I asked my husband to buy me some bananas as I felt like making a healthy banana bread, and he went ahead and freestyled this baby while I was having an indulgent Saturday afternoon nap! And as much as it pains me to admit it, he absolutely NAILED IT! This banana bread is moist, sweet-but-not-too-sweet, chock full of healthy, nutrient-dense, fibre-rich ingredients and extremely difficult to limit to one slice. This one is a must-try!
3 bananas, mashed
1 extra banana to slice and put on top of the banana bread for decoration
2 cups almond meal
1 cup buckwheat flour
1/2 cup psyllium husks
2 egg whites
1/2 cup chia seeds (soaked for 15 minutes in 1 cup water - you can use milk if you eat and enjoy dairy)
2 teaspoons baking powder
1 teaspoon vanilla paste or powder
3 tablespoons maple syrup
10 dates, pitted and soaked for an hour in water, de-seeded and chopped finely (or you can blend them up into a paste with 1/4 cup of water if you have a high speed blender)

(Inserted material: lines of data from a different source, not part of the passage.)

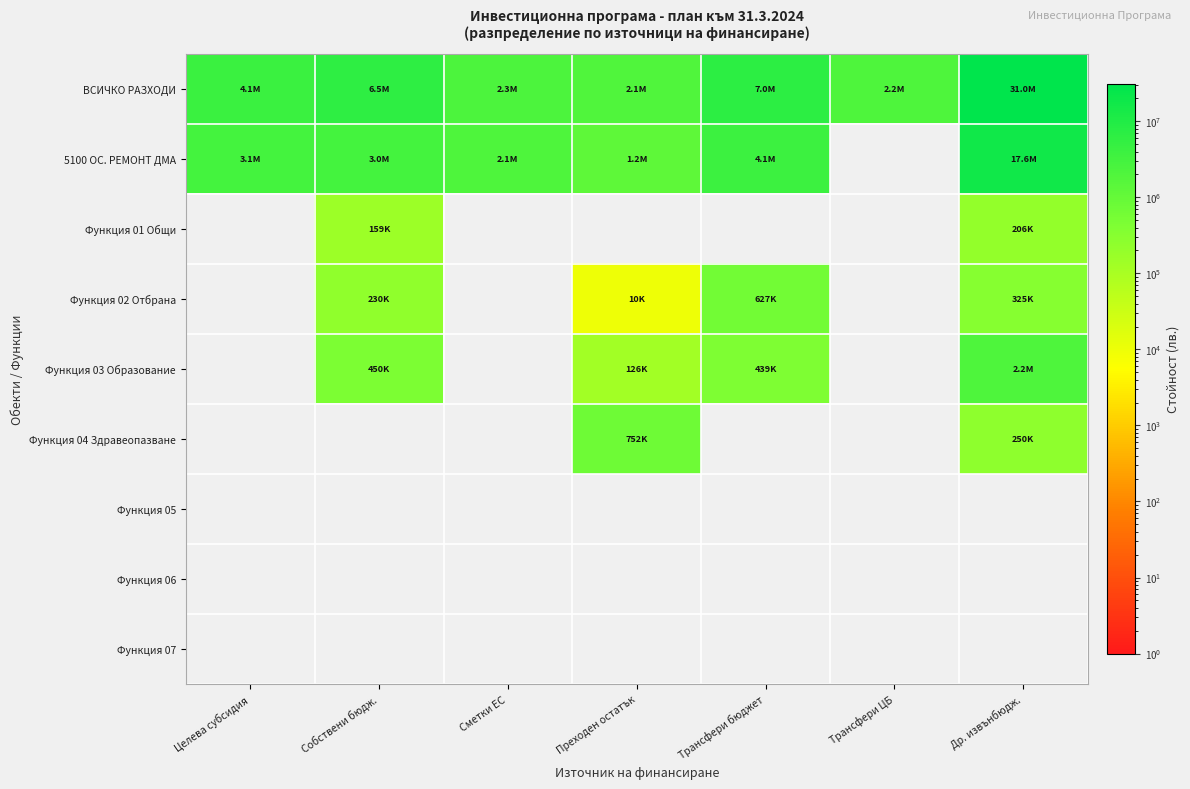

Reading left to right, extract all data points from this chart.

ВСИЧКО РАЗХОДИ: Целева субсидия=4128600	Собствени бюдж.=6530348	Сметки ЕС=2347825	Преходен остатък=2070462	Трансфери бюджет=7015456	Трансфери ЦБ=2179821	Др. извънбюдж.=30983711
5100 ОС. РЕМОНТ ДМА: Целева субсидия=3078829	Собствени бюдж.=3026919	Сметки ЕС=2110804	Преходен остатък=1223031	Трансфери бюджет=4059480	Трансфери ЦБ=0	Др. извънбюдж.=17632925
Функция 01 Общи: Целева субсидия=0	Собствени бюдж.=158917	Сметки ЕС=0	Преходен остатък=0	Трансфери бюджет=0	Трансфери ЦБ=0	Др. извънбюдж.=206360
Функция 02 Отбрана: Целева субсидия=0	Собствени бюдж.=229789	Сметки ЕС=0	Преходен остатък=10000	Трансфери бюджет=626657	Трансфери ЦБ=0	Др. извънбюдж.=324700
Функция 03 Образование: Целева субсидия=0	Собствени бюдж.=450258	Сметки ЕС=0	Преходен остатък=126441	Трансфери бюджет=438842	Трансфери ЦБ=0	Др. извънбюдж.=2173408
Функция 04 Здравеопазване: Целева субсидия=0	Собствени бюдж.=0	Сметки ЕС=0	Преходен остатък=751869	Трансфери бюджет=0	Трансфери ЦБ=0	Др. извънбюдж.=250000
Функция 05: Целева субсидия=0	Собствени бюдж.=0	Сметки ЕС=0	Преходен остатък=0	Трансфери бюджет=0	Трансфери ЦБ=0	Др. извънбюдж.=0
Функция 06: Целева субсидия=0	Собствени бюдж.=0	Сметки ЕС=0	Преходен остатък=0	Трансфери бюджет=0	Трансфери ЦБ=0	Др. извънбюдж.=0
Функция 07: Целева субсидия=0	Собствени бюдж.=0	Сметки ЕС=0	Преходен остатък=0	Трансфери бюджет=0	Трансфери ЦБ=0	Др. извънбюдж.=0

15 walnuts (30 walnut halves)
1/4 cup macadamia oil (or grapeseed oil)
1/4 cup water (or more if you need to thin the batter a little). You can use milk if you eat and enjoy dairy
1 teaspoon cinnamon or mixed spice
Combine all dry ingredients in a bowl and mix well.

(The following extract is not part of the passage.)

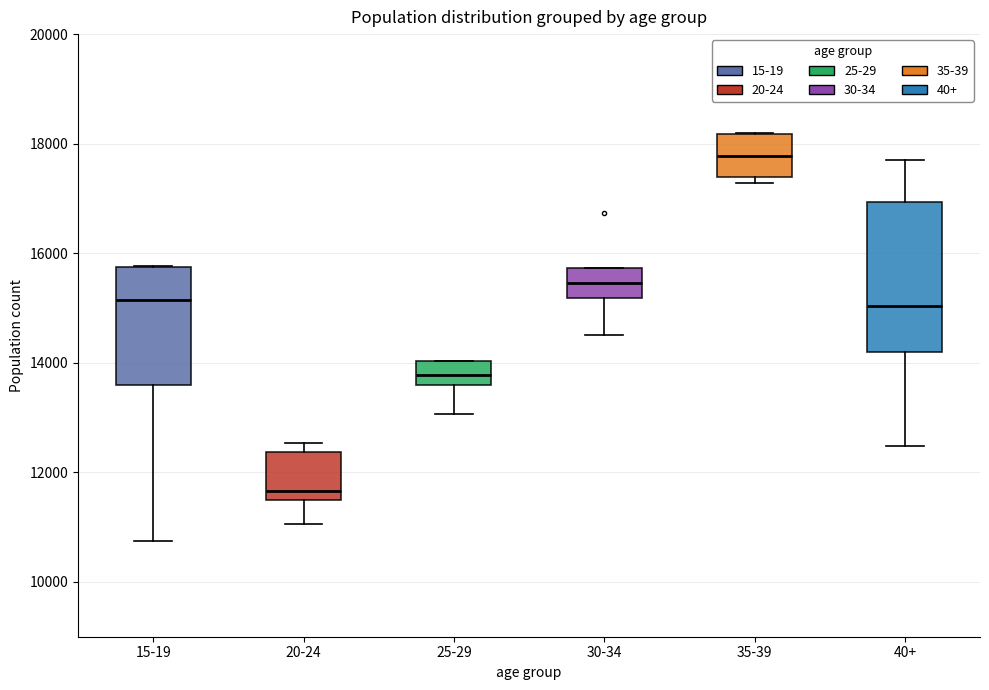

Which box is the tallest, from its lower edge to its upper edge?

40+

Add wet ingredients (except the one banana for garnish) and mix well.
Spoon mixture into a loaf tin lined with baking paper.
Slice your remaining banana and place slices on top of banana bread batter.
Place in a pre-heated oven (160 degrees celsius) and bake for 1 hour and 25 minutes (give or take, depending on your oven). Keep an eye on it from one hour onwards.
Your banana cake is cooked when you put a knife into the centre of the cake and it comes out clean.
This banana bread is divine warm or cold.